Namibia is populated by few people, but those few constitute an unusually diverse set of peoples and cultures. The country's predominant (85%) black population is composed of several different ethnic groups, including the San, the Khoi-Khoi, the Herero, and the Ovambo.
The small European population is composed of Germans and Afrikaners, and there is also a significant Asian minority. The great majority of Namibia's 1.5 million people live in the north, where there the climate is less arid and generally more hospitable.
The history of habitation in Namibia begins with the San people (Bushman), who were living there at least 2 thousand years ago.
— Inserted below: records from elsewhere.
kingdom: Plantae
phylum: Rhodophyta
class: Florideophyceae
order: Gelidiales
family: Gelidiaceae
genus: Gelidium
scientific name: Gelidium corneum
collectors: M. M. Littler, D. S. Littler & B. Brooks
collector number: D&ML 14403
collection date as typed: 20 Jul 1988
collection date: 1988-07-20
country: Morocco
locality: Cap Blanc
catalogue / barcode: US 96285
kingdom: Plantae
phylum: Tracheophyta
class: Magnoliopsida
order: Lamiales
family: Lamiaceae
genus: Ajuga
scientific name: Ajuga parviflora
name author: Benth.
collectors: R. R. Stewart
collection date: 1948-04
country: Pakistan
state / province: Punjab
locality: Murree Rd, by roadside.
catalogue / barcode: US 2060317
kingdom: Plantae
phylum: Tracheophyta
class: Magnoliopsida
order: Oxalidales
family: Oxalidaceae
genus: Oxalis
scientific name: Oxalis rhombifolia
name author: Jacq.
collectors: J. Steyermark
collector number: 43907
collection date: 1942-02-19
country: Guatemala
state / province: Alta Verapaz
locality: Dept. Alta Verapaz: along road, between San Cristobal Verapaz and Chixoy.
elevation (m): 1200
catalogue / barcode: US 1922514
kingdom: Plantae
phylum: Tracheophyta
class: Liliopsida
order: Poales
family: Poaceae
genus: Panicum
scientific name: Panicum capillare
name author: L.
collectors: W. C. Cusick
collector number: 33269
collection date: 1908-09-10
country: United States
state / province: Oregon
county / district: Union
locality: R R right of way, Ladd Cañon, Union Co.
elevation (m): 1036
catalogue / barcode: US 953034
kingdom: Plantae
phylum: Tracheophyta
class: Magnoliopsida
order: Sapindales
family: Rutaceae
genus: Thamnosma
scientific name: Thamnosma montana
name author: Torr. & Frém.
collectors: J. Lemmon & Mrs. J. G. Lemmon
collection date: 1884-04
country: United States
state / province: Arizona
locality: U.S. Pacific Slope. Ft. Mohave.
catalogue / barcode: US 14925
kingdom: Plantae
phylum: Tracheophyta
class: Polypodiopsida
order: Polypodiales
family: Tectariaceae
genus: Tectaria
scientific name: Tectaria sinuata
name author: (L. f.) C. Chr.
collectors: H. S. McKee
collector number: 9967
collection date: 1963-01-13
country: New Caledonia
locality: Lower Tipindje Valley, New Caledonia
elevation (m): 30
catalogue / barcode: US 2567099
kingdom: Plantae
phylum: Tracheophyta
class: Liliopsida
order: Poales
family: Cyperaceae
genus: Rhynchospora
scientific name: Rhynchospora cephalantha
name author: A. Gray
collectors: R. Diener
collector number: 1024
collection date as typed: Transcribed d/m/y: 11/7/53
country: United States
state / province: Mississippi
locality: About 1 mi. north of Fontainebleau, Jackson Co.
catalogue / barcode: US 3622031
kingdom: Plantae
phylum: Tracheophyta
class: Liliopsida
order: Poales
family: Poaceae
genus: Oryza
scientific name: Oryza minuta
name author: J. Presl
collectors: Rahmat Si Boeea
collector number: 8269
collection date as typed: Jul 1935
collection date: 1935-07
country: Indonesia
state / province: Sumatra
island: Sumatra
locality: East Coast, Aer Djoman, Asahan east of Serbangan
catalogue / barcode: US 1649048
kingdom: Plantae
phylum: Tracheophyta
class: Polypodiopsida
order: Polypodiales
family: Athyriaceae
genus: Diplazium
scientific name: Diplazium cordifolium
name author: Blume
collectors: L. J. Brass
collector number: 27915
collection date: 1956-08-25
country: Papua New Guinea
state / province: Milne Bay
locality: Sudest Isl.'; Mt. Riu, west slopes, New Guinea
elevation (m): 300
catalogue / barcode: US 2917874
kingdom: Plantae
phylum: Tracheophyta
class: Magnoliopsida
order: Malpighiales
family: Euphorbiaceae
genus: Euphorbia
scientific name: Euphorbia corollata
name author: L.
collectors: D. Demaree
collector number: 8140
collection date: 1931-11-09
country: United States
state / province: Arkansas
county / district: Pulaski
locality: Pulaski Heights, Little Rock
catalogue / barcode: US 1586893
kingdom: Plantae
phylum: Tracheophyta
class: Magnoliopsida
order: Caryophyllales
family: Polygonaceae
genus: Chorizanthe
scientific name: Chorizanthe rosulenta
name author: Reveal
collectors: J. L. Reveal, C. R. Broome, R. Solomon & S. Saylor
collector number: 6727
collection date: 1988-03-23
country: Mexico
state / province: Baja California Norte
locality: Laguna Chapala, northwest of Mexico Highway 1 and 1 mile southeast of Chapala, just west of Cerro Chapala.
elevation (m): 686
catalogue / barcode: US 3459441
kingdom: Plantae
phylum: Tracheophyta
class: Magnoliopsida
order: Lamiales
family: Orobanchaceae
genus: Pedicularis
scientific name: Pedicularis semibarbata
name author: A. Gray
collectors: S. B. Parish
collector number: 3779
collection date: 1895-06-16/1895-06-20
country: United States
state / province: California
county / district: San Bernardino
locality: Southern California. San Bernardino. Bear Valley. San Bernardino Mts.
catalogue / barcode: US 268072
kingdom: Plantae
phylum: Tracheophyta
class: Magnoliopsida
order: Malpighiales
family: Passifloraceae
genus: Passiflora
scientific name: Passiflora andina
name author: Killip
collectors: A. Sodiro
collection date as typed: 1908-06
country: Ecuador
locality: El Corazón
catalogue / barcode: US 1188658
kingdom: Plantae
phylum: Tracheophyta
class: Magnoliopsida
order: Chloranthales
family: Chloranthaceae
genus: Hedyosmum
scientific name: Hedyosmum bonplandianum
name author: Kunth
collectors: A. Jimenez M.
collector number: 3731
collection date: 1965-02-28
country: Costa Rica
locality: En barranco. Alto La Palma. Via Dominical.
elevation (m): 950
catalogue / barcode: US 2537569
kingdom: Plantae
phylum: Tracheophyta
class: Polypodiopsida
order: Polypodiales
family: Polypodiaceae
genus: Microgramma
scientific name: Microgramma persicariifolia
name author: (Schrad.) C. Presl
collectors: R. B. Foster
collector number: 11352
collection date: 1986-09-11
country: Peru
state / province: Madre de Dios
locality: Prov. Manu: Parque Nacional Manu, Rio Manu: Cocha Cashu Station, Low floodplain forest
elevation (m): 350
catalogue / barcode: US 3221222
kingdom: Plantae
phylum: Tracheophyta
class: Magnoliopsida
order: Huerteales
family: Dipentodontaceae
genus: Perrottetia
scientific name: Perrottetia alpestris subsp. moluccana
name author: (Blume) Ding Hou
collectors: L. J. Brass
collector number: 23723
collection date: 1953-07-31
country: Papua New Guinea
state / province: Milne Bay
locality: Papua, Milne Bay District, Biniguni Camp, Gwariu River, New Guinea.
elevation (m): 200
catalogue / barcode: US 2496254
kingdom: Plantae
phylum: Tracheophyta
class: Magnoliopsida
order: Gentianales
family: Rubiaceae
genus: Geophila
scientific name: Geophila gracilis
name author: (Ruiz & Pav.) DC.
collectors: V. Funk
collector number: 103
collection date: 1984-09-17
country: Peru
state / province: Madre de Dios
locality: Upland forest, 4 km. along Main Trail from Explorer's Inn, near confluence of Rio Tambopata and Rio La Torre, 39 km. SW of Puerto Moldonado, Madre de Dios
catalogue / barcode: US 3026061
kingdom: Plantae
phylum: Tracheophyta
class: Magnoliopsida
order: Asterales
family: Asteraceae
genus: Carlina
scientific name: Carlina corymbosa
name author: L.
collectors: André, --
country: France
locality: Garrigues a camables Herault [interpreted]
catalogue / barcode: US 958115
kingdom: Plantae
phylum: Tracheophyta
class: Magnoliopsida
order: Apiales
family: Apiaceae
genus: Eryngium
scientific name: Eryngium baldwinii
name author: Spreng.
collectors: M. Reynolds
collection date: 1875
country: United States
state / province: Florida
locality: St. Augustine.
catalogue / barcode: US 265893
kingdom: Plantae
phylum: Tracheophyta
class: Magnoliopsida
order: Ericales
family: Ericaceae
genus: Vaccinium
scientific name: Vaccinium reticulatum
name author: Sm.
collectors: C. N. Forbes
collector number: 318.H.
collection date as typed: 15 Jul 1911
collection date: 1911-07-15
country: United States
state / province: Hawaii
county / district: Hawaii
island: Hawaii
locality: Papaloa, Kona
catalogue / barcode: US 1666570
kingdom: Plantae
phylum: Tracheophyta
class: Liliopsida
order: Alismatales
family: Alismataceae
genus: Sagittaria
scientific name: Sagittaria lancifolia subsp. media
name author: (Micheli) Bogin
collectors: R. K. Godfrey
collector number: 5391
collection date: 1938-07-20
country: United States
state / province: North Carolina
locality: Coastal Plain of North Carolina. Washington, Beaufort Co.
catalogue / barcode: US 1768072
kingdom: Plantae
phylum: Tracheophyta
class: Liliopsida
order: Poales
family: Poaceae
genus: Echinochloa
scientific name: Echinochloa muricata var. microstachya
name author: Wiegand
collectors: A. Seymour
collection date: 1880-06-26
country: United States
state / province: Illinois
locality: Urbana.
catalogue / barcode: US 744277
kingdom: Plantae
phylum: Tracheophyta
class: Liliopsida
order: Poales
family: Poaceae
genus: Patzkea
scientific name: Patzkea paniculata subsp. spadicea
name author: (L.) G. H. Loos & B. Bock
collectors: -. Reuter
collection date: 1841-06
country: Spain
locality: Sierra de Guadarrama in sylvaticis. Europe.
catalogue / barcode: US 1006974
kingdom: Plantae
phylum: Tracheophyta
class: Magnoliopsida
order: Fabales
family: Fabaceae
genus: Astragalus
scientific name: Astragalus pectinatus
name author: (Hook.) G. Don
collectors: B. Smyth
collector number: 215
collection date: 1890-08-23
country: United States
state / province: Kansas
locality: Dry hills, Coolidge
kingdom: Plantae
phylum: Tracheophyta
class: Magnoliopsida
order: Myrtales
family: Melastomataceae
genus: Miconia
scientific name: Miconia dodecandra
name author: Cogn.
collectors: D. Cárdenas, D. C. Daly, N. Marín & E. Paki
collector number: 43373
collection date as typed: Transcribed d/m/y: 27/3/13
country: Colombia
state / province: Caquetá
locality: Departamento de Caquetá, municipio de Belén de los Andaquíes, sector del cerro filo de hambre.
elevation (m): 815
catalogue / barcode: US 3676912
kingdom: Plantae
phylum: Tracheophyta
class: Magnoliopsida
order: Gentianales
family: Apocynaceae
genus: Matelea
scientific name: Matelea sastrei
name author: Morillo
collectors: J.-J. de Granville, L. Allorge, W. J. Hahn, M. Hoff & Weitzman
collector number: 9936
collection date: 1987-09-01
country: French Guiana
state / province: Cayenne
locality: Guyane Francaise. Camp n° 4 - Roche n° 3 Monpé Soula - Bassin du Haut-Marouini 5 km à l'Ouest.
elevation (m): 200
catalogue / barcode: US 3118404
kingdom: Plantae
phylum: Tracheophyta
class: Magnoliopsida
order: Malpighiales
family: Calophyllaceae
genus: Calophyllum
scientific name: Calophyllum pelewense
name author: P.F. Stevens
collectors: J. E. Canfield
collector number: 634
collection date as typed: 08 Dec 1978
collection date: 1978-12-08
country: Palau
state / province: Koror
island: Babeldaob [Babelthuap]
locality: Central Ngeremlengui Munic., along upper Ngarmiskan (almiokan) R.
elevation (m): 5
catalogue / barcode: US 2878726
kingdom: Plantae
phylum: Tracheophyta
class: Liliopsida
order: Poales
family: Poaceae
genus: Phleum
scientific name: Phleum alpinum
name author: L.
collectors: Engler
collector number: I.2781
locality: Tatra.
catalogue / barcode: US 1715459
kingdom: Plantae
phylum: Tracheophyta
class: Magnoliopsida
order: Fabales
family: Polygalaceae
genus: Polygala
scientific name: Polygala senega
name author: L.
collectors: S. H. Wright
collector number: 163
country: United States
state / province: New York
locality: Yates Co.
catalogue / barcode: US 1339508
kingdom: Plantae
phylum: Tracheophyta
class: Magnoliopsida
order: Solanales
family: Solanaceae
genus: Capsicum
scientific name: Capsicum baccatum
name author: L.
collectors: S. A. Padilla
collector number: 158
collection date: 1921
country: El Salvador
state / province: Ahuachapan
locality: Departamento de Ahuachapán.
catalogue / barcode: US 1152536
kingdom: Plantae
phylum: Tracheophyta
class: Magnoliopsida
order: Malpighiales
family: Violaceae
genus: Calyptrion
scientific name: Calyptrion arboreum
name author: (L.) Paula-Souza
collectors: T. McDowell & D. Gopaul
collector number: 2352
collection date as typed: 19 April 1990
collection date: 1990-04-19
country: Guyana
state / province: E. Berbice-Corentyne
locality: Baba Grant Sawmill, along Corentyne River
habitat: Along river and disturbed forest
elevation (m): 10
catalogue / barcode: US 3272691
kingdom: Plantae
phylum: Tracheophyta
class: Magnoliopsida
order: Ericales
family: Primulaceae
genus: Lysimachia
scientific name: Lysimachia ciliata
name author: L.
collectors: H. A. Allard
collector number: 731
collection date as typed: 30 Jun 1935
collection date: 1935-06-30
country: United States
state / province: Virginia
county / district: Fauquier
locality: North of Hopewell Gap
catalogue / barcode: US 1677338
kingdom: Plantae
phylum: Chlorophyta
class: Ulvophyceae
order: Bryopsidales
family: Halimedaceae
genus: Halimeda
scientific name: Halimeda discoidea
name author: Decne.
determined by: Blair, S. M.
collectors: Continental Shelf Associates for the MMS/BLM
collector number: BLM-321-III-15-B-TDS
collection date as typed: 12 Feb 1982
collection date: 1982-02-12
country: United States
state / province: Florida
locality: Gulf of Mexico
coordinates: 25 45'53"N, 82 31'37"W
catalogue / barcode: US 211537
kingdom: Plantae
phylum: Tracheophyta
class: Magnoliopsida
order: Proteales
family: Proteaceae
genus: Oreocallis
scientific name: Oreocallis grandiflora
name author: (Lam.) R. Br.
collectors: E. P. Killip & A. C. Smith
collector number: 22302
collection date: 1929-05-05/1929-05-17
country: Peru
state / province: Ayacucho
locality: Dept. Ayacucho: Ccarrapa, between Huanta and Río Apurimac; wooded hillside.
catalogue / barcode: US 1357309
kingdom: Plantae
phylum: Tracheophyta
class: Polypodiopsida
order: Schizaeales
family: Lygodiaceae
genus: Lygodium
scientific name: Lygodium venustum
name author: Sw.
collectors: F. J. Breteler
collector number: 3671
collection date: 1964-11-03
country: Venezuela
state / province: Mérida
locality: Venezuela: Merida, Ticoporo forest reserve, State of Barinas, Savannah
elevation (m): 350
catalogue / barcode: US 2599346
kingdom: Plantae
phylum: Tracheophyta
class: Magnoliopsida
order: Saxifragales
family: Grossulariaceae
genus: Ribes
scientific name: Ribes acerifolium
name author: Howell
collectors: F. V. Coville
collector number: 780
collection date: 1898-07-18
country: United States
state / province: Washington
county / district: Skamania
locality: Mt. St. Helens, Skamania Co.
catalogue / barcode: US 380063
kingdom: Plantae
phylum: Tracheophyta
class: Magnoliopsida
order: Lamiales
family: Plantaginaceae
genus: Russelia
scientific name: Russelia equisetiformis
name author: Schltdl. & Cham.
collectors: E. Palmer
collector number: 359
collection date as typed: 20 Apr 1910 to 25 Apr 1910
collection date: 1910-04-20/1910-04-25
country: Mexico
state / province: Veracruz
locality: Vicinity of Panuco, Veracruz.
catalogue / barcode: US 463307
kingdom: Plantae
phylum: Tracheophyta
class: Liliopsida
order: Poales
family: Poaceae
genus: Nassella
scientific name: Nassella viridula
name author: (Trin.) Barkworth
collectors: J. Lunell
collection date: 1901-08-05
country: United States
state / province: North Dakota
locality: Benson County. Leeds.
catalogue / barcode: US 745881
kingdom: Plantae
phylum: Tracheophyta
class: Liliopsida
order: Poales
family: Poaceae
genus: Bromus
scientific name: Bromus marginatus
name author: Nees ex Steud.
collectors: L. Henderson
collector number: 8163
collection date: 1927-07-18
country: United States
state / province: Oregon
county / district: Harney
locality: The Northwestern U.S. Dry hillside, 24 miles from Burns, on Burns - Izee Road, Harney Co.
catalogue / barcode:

As a nation, however, Namibia is relatively young, having gained its independence after prolonged struggles only in march of 1990. The country was largely spared the attentions of the European powers until the end of the nineteenth century when it came under the control of Germany.
In 1920 the territory was awarded by the League of Nations to South Africa, which resisted Namibian independence for decades as a result of the area's enormous mineral wealth. Although the UN voted to end South African control in 1966, widespread regional warfare prevented the establishment of an independent government for almost 2 decades.